I am using the Extracting Request Handler to index html and pdf files. Along with what tika finds I want to add metadata above and beyond content from tika. To do this I use the literal.= support. Unless I use dynamic fields "*_s" the data is not saved. Only the id field seems to work as advertised. I'm sure that I'm doing something wrong.
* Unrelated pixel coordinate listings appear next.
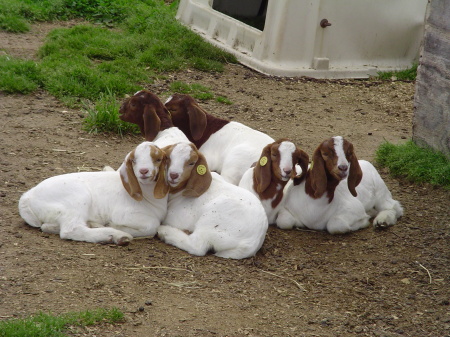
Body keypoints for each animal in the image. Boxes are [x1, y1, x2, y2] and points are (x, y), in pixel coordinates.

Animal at [17, 142, 169, 244]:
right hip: (77, 199)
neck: (147, 195)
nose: (144, 171)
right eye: (134, 160)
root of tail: (26, 197)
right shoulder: (124, 214)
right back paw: (116, 235)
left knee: (48, 226)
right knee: (70, 230)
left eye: (158, 159)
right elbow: (153, 225)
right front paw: (115, 226)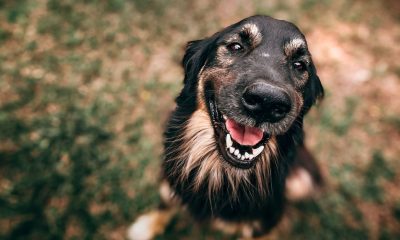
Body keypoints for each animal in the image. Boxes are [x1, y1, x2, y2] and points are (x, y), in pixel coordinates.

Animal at [129, 15, 324, 239]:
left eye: (299, 65)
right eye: (236, 46)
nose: (266, 102)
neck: (222, 172)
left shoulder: (265, 221)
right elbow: (165, 200)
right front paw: (150, 224)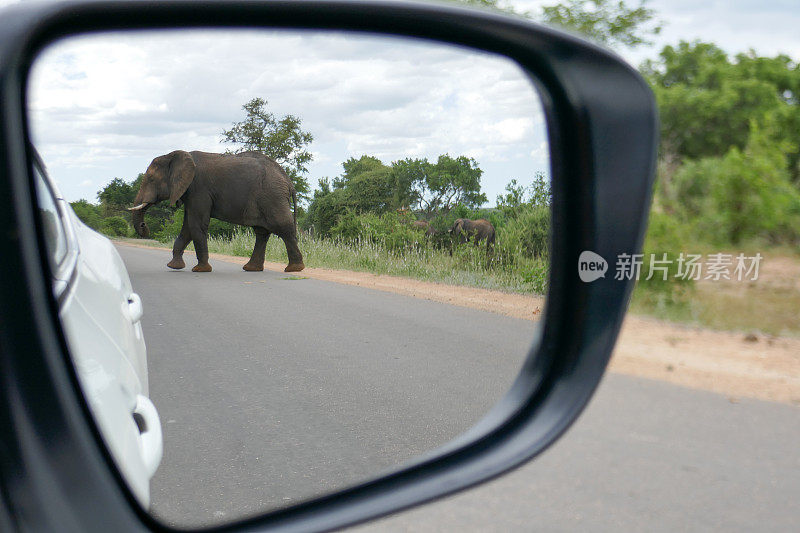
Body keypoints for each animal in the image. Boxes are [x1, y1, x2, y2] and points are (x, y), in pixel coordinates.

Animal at [130, 152, 304, 272]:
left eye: (151, 179)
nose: (144, 226)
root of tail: (288, 180)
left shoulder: (198, 189)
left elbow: (196, 225)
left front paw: (200, 270)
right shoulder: (190, 193)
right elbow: (188, 227)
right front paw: (174, 266)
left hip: (272, 197)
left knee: (283, 228)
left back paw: (294, 269)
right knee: (262, 232)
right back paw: (251, 269)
My schema.xml field definitions:
<field name="id" type="string" indexed="true" stored="true" required="true" multiValued="false" />
<!-- The following fields don't work, need to use dynamic fields for some reason -->
<field name="region" type="text_general" indexed="true" stored="true" multiValued="true"/>
<field name="href" type="text_general" indexed="true" stored="true" multiValued="true"/>
<field name="services" type="text_general" indexed="false" stored="true" multiValued="true" />
My Solrj code:
ContentStreamUpdateRequest req = new ContentStreamUpdateRequest("/update/extract");
ContentStream contentStream = new ContentStreamBase.StringStream(contentBean.getContent());
req.addContentStream(contentStream);
req.setParam("literal.region", region);
req.setParam("literal.href", contentBean.getHref());
req.setParam("literal.id", getDocId(url));
for (Map.Entry<String,String> entry : getFacetsFromURL(url).entrySet()) {
logger.info("Setting facet field {} to {}", entry.getKey(), entry.getValue());
req.setParam("literal." + entry.getKey(), entry.getValue());
}
// index h1 tag
req.setParam("fmap.tags_h1", "h1");
req.setParam("capture", "h1");
// index img tag
req.setParam("fmap.img", "tags_img");
req.setParam("capture", "img");
// lowercase tag names
req.setParam("lowernames", "true");
/*
* Passing commitWithin as a parameter seems
* to be the only way to get it to work with
* this request handler
*/
req.setParam("commitWithin", "10000");
/*
* Now do the work!
*/
req.process(server);
Changing region to region_s, href to href_s and adding _s to the key value in the map, works. I don't understand why region etc don't get saved unless it's matching the *_s dynamic field in the schema. I noticed a few other issues. I tried to use a copyField to move one of the literal fields to a field for faceting, I never see any data in the facet field. Here are some of the ways I tried this
<field name="services_facet" type="string" indexed="true" stored="false" multiValued="true" />
<copyField source="services_s" dest="services_facet"/>
There is never anything in services_facet. I can facet on services_s but shouldn't this work? Is Solr-Cell broken or just poorly documented?